> EXTRACTED ENTRIES:
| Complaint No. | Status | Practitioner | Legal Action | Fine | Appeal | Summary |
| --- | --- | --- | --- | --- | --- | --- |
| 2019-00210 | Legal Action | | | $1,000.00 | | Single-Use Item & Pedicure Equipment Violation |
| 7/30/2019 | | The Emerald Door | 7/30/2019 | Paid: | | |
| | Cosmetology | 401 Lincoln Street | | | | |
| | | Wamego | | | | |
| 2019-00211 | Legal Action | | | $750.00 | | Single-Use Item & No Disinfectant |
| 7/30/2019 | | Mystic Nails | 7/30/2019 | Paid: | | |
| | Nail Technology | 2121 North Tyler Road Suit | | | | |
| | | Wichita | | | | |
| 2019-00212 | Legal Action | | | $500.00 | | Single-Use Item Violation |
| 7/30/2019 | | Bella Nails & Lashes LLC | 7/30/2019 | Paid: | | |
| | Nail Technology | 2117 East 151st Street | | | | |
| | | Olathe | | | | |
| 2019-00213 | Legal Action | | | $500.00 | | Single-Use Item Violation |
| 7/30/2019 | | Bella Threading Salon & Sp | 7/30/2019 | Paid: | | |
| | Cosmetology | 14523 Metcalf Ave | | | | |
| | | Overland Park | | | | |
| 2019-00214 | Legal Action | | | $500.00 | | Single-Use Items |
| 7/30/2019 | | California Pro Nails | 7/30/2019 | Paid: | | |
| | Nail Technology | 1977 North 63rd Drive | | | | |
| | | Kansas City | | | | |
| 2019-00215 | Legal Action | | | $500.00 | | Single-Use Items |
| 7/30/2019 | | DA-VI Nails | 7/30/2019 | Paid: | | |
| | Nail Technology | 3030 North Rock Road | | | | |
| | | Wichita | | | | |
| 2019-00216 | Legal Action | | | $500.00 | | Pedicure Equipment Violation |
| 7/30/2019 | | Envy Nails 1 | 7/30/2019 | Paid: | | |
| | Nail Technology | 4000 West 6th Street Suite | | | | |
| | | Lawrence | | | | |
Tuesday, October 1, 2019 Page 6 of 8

> YOUR OBJECTIVE:
Restate exactly, and only, every line from the one that contains "DA-VI Nails |" through the last line of the records.

> TASK RESULT:
| 7/30/2019 | | DA-VI Nails | 7/30/2019 | Paid: | | |
| | Nail Technology | 3030 North Rock Road | | | | |
| | | Wichita | | | | |
| 2019-00216 | Legal Action | | | $500.00 | | Pedicure Equipment Violation |
| 7/30/2019 | | Envy Nails 1 | 7/30/2019 | Paid: | | |
| | Nail Technology | 4000 West 6th Street Suite | | | | |
| | | Lawrence | | | | |
Tuesday, October 1, 2019 Page 6 of 8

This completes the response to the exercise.